Les larmes d’Ahasvérus

 

 

Comme dans un sépulcre enfermé dans la vie,

Au fond de leurs tombeaux, les morts je les envie ;

Car ils ont le repos, du moins, que je n’ai pas.

La terre incessamment s’allonge sous mes pas.

Les lions de l’Atlas et les tigres des jongles

Refusent d’entamer ma chair avec leurs ongles.

L’hyène à mon aspect recule avec effroi.

Les flammes des volcans ne veulent pas de moi.

Les déserts africains n’ont pas assez de sables,

Ni, dans ses bassins verts, gouffres inépuisables,

La mer assez de flots pour me faire un linceul.

De pays en pays, je marche triste et seul,

Moi qui n’ai plus, hélas ! de toit ni de famille,

Et que n’accueillent plus, l’été, sous la charmille.

Ou, l’hiver, à côté du foyer babillard,

Le baiser d’un enfant ni la main d’un vieillard.
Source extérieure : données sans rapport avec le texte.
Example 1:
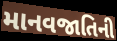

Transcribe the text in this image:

માનવજાતિની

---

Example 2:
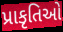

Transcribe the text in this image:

પ્રાકૃતિઓ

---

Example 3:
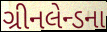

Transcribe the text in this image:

ગ્રીનલેન્ડના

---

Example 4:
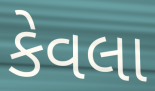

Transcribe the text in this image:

કેવલા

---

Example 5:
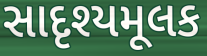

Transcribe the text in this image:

સાદૃશ્યમૂલક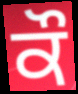
ਕੌ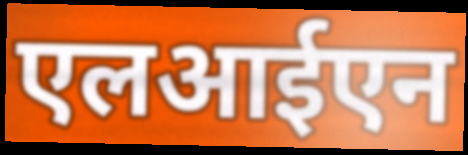
एलआईएन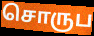
சொருப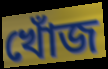
খোঁজ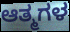
ಆತ್ಮಗಳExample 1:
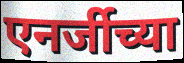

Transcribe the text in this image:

एनर्जीच्या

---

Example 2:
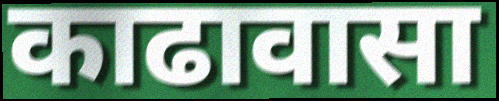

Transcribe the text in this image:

काढावासा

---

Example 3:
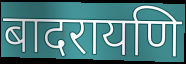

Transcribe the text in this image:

बादरायणि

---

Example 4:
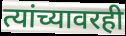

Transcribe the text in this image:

त्यांच्यावरही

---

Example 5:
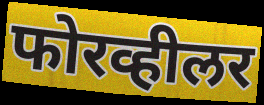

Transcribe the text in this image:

फोरव्हीलरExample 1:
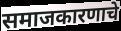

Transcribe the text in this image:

समाजकारणाचे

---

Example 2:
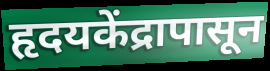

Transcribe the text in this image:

हृदयकेंद्रापासून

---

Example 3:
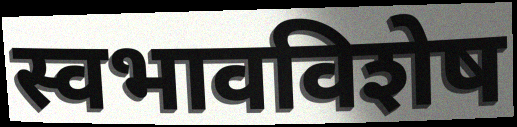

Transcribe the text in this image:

स्वभावविशेष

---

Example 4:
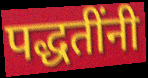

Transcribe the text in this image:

पद्धतींनी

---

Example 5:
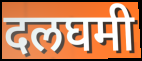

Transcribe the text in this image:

दलघमीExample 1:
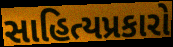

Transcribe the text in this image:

સાહિત્યપ્રકારો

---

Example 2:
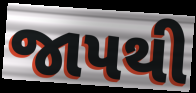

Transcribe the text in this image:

જાપથી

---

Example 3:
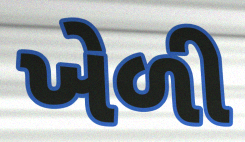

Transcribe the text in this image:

ખેળી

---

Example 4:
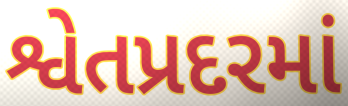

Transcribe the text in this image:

શ્વેતપ્રદરમાં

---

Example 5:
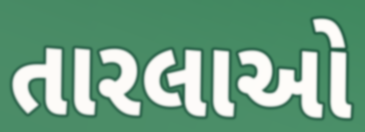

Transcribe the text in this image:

તારલાઓ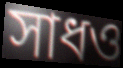
সাধও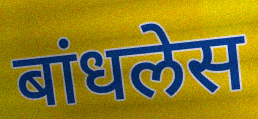
बांधलेस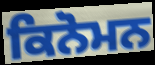
ਕਿਨੋਮਨ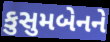
કુસુમબેનને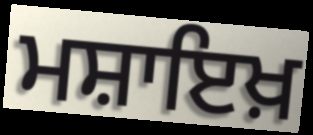
ਮਸ਼ਾਇਖ਼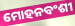
ମୋହନବଂଶୀ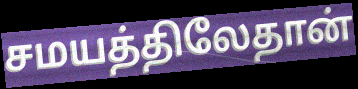
சமயத்திலேதான்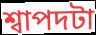
শ্বাপদটা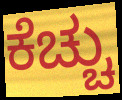
ಕೆಚ್ಚುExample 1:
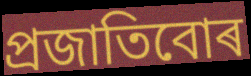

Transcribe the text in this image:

প্ৰজাতিবোৰ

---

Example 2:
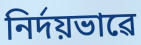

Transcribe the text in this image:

নিৰ্দয়ভাৱে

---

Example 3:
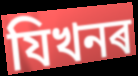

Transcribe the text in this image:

যিখনৰ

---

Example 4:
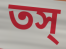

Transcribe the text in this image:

তস্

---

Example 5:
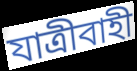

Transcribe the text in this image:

যাত্ৰীবাহীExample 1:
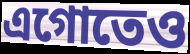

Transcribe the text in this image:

এগোতেও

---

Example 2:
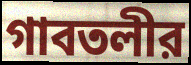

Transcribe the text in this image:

গাবতলীর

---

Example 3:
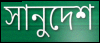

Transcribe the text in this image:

সানুদেশ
C’est en vain que je frappe aux portes de la tombe,

Voulant dormir, pareil à tout mortel qui tombe,

Dormir, dormir enfin, de ce sommeil profond,

Que les chevets glacés du sépulcre nous font.
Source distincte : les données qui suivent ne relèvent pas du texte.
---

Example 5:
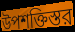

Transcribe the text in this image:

উপশক্তিস্তর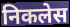
निकलेसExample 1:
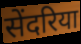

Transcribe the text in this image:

सेंदरिया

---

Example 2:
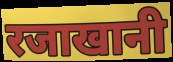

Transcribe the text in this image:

रजाखानी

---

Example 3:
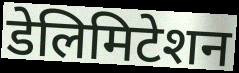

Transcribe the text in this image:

डेलिमिटेशन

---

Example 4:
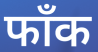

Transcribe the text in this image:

फाँक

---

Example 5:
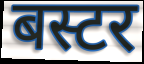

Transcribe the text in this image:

बस्टर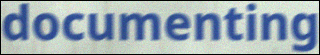
documentingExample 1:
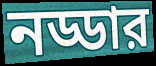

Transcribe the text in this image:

নড্ডার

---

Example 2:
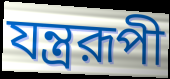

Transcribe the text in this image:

যন্ত্ররূপী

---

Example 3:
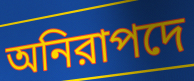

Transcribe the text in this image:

অনিরাপদে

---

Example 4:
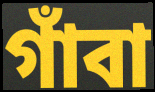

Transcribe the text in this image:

গাঁবা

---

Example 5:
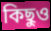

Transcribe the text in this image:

কিছুওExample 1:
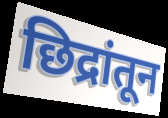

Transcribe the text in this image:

छिद्रांतून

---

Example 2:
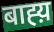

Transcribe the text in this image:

बाह्य़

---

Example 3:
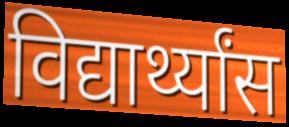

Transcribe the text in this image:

विद्यार्थ्यांस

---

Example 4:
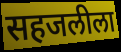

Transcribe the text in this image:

सहजलीला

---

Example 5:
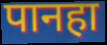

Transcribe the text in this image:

पानहा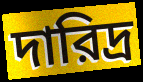
দারিদ্র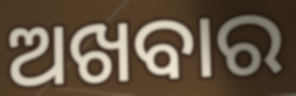
ଅଖବାର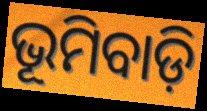
ଭୂମିବାଡ଼ିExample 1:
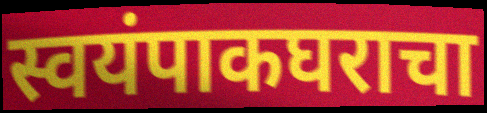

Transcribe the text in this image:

स्वयंपाकघराचा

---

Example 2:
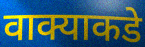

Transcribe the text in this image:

वाक्याकडे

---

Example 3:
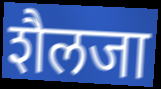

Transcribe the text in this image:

शैलजा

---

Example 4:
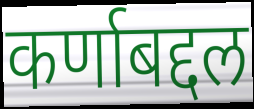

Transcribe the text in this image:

कर्णाबद्दल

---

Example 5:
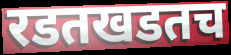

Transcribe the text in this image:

रडतखडतचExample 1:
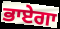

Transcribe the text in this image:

ਭਾਏਗਾ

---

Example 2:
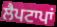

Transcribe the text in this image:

ਲੈਪਟਾਪਾਂ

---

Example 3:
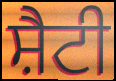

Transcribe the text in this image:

ਸ਼ੈਟੀ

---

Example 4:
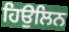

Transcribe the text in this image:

ਹਿਉਲਿਨ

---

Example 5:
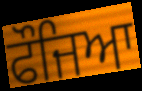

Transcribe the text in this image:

ਫੌਜਿਆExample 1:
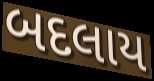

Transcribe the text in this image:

બદલાય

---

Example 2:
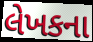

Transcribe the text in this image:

લેખકના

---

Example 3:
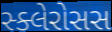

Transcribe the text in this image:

સ્ક્લેરોસસ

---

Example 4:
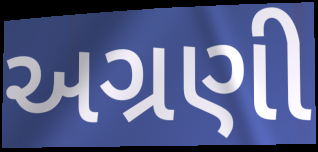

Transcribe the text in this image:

અગ્રણી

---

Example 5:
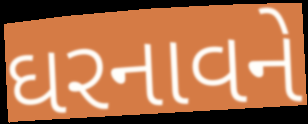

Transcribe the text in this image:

ઘરનાવને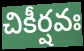
చికీర్షవః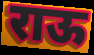
राऊ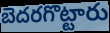
బెదరగొట్టారు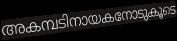
അകമ്പടിനായകനോടുകൂടെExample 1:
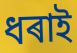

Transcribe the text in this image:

ধৰাই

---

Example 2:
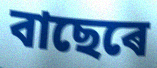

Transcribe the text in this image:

বাছেৰে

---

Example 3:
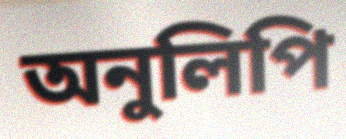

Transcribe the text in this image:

অনুলিপি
Mais il faut que je marche, hélas ! et que je vive,

Car, bien que le Seigneur, de ses sources d’eau vive

Ait ouvert à ma soif le généreux trésor,

La révolte parfois dans mon âme entre encor.

L’ouragan dans mon cœur, l’ouragan dans ma tête,

Je suis comme un oiseau qu’emporte la tempête.
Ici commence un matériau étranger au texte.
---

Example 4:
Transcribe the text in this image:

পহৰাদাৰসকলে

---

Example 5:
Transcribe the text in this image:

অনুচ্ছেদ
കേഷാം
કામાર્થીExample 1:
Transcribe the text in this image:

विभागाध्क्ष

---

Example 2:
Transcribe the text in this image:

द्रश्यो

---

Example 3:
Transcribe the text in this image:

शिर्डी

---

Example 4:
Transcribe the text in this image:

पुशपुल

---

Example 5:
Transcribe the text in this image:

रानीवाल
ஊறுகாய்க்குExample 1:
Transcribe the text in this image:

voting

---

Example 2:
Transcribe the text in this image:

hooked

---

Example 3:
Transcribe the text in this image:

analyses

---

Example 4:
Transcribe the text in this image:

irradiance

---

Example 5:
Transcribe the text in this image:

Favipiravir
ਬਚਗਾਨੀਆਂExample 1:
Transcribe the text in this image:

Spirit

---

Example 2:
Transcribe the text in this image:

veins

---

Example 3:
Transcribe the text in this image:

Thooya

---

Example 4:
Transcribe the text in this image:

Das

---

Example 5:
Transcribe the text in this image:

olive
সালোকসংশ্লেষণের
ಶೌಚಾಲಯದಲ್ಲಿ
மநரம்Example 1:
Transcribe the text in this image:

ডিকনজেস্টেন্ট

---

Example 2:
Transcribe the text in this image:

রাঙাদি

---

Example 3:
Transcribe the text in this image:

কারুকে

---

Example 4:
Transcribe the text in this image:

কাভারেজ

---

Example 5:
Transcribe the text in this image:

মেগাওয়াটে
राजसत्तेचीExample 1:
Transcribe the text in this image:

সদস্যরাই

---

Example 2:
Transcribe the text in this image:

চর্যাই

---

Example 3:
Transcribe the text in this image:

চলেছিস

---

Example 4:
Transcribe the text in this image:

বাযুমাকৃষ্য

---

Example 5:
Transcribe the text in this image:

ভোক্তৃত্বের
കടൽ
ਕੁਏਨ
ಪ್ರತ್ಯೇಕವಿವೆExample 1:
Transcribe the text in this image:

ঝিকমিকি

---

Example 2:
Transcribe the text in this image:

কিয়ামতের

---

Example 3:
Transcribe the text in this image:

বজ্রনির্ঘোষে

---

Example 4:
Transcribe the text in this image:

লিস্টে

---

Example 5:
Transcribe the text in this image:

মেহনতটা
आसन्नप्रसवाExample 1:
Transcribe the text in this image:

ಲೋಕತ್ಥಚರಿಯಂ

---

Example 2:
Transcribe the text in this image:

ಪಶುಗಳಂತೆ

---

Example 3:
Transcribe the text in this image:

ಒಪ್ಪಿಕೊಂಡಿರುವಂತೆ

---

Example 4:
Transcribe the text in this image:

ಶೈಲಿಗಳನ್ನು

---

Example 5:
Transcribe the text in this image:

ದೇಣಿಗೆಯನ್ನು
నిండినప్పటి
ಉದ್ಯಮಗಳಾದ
L’Himalaya, sublime escalier de l’azur,

Où l’aigle voyageur trouve un asile sûr,

Que de fois, ô mon Dieu, dans ses brises neigeuses,

Il m’a vu rafraîchir mes tempes orageuses !

Dans les eaux de ses lacs, tout frémissants d’horreur,

Que de fois, ô mon Dieu, j’ai miré ma terreur

Jusqu’à l’heure où la nuit, vers l’Orient plus sombre,

Roulait dans les ravins ses avalanches d’ombre,

Et que les astres d’or s’allumaient dans les cieux,

Afin que l’infini me vît de tous ses yeux !

Je donne des frissons à toute âme vivante.

Je suis le condamné sinistre, l’épouvante,

Le spectre de la vie et l’ombre de la mort,

L’éternité du crime et celle du remord.

Mon nom, l’aigle des pics le redit à l’espace.

Les chiens avec effroi le hurlent quand je passe ;

Et, me voyant venir de loin, la mère dit :

« Silence, mes enfants : voilà l’homme maudit ! »

À mes pieds fatigués toute porte se ferme.

Et l’avenir encor, qui sait ce qu’il renferme

D’angoisse, de souffrance et d’épreuves enfin.

Mystérieux anneaux de ma chaîne sans fin ?

 

Ô Seigneur, qui savez le nombre des étoiles,

Perles d’or dont la nuit brode ses sombres voiles,

Et comptez chaque jour dans leurs gouffres béants

Les sables des déserts, les flots des océans,

Vous savez tous les pleurs sortis de mes paupières ;

Vous avez entendu mes cris et mes prières,

Vu les froides sueurs de mon front ruisseler

Et senti sous vos mains tous mes membres trembler.

Seigneur, j’ai tour à tour visité tous vos temples,

De tous vos confesseurs médité les exemples,

Interrogé vos saints dans les déserts discrets

Où leur esprit entend votre voix de plus près.

Dans toutes les douleurs j’ai marqué mes étapes.

Les catacombes m’ont admis à leurs agapes,

Et souvent, dans le cirque où tombaient vos martyrs,

J’ai prosterné devant la mort mes repentirs.

Mais elle ne veut pas se faire ma complice.

Le glaive à mes remords refuse le supplice.

Les haches des bourreaux, les tenailles de fer,

Comme sur du granit, s’émoussent sur ma chair.

Les bûchers flamboyants s’éteignent quand j’y touche.

Le plomb fondu se change en glace dans ma bouche ;

Et voici les lions, à ma vue effrayés,

Comme des chiens soumis se coucher à mes pieds.

Quand aurez-vous pitié de votre créature ?

Oh ! laissez-moi rentrer du moins dans la nature ;

Et, mesurant le crime, ô Dieu juste, au remord,

Laissez tomber sur moi le pardon de la mort !

 

 

 

André VAN HASSELT.

 

 

Recueilli dans Anthologie belge, publiée sous le patronage du roi

par Amélie Struman-Picard et Godefroid Kurth,

professeur à l’Université de Liège, 1874.